Facebook AI aims to identify deepfake images and trace their creators
Facebook has developed an artificial intelligence that it claims can detect deepfake images and even reverse-engineer them to figure out how they were made and perhaps trace their creators.
Deepfakes are wholly artificial images created by an AI. Facebook’s new AI looks at similarities among a collection of deepfakes to see if they have a shared origin, looking for unique patterns such as small speckles of noise or slight oddities in the colour spectrum of an image.
By identifying the minor fingerprints in an image, Facebook’s AI is able to discern details of how the neural network that created the image was designed, such as how large the model is or how it was trained.
“I thought there’s no way this is going to work,” says Tal Hassner at Facebook. “How would we, just by looking at a photo, be able to tell how many layers a deep neural network had, or what loss function it was trained with?”
Hassner and his colleagues tested the AI on a database of 100,000 deepfake images generated by 100 different generative models making 1000 images each. Some of those images were used to train the model, while others were held back and presented to the model as images of unknown origin.
That helped test the AI in its ultimate goal. “What we’re doing is looking at a photo and trying to estimate what is the design of the generative model that created it, even if we’ve never seen that model before,” says Hassner. He declined to share how accurate the AI’s estimates were, but says “we’re way better than random”.

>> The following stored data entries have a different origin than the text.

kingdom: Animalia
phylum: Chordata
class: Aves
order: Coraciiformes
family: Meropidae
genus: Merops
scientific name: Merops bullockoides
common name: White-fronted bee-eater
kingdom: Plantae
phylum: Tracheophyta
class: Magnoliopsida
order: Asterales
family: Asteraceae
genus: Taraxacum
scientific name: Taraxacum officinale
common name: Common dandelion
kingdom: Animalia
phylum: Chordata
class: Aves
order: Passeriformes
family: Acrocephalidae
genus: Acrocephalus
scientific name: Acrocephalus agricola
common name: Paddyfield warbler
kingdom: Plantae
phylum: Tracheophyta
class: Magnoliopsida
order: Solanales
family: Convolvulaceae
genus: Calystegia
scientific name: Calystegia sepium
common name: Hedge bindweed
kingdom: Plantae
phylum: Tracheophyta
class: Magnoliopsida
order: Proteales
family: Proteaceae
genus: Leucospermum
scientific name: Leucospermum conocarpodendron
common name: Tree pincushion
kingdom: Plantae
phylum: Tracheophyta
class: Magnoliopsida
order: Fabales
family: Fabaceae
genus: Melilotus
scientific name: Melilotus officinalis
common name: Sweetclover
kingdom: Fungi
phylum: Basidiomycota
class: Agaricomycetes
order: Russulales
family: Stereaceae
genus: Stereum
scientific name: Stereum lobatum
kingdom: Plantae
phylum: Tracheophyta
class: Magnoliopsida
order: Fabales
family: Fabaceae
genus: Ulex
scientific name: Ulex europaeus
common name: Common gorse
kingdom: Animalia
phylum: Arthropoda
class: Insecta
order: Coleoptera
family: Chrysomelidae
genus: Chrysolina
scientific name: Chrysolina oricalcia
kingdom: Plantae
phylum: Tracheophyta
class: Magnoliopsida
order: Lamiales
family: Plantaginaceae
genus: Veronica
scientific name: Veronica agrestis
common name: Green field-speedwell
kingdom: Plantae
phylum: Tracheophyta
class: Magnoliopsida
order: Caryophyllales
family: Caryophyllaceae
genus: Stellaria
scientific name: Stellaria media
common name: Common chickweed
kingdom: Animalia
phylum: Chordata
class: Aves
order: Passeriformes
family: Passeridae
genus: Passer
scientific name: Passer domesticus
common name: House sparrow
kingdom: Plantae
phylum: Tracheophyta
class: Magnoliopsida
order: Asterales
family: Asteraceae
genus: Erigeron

“It’s a big step forward for fingerprinting,” says Nina Schick, author of Deep Fakes and the Infocalypse. But she points out – as do Hassner and his colleagues – that the AI only works on images that have been fully artificially generated, while many deepfakes are videos created by pasting one face on to someone else’s body.
Schick also wonders how effective the AI would be outside lab environments, encountering deepfakes in the “wild”. “The kind of face detection models we see are broadly based on academic data sets and are deployed in controlled environments,” she says.
Hassner declined to talk about how Facebook would be using its new AI, but says that this kind of work is a cat-and-mouse game against people creating deepfakes. “We’re developing better identifying models while others are developing better and better generative models,” he says. “I don’t doubt that at some point there’ll be a method that will fool us completely.”